At this point, we have written a function that

  • has one formal argument named num with a default value of 1. The formal arguments are the arguments included in the function definition. The formals() function returns a list of all the formal arguments of a function

  • prints the message “Hello, world!” to the console a number of times indicated by the argument num

  • returns the number of characters printed to the console

Functions have named arguments which can optionally have default values. Because all function arguments have names, they can be specified using their name.

f(num = 2)
## Hello, world!
## Hello, world!
## [1] 28

Specifying an argument by its name is sometimes useful if a function has many arguments and it may not always be clear which argument is being specified. Here, our function only has one argument so there’s no confusion.

20.3 DEMO: Your First R Function

20.4 Argument Matching

Calling an R function with arguments can be done in a variety of ways. This may be confusing at first, but it’s really handing when doing interactive work at the command line. R functions arguments can be matched positionally or by name. Positional matching just means that R assigns the first value to the first argument, the second value to second argument, etc. So in the following call to rnorm()

str(rnorm)
## function (n, mean = 0, sd = 1)
mydata <- rnorm(100, 2, 1)              ## Generate some data

100 is assigned to the n argument, 2 is assigned to the mean argument, and 1 is assigned to the sd argument, all by positional matching.

The following calls to the sd() function (which computes the empirical standard deviation of a vector of numbers) are all equivalent. Note that sd() has two arguments: x indicates the vector of numbers and na.rm is a logical indicating whether missing values should be removed or not.

**Direction**
Using the R functions excerpt, list in order the arguments of rnorm() and any default value given for each.

**Source material**

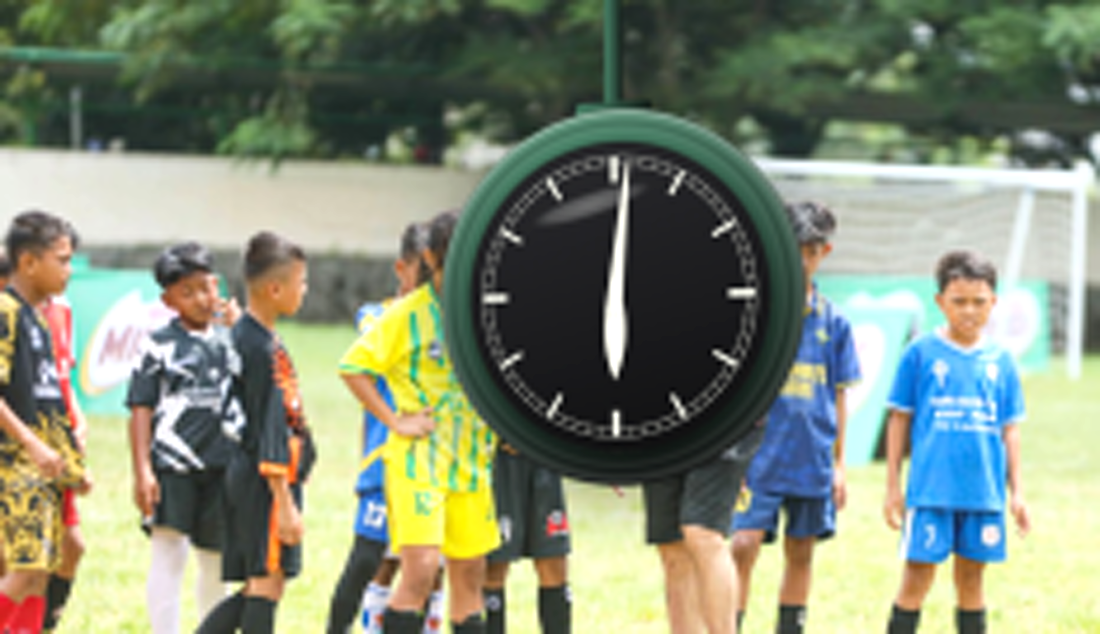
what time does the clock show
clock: 6:01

**Result for this task**
1. n: no default value shown
2. mean: default 0
3. sd: default 1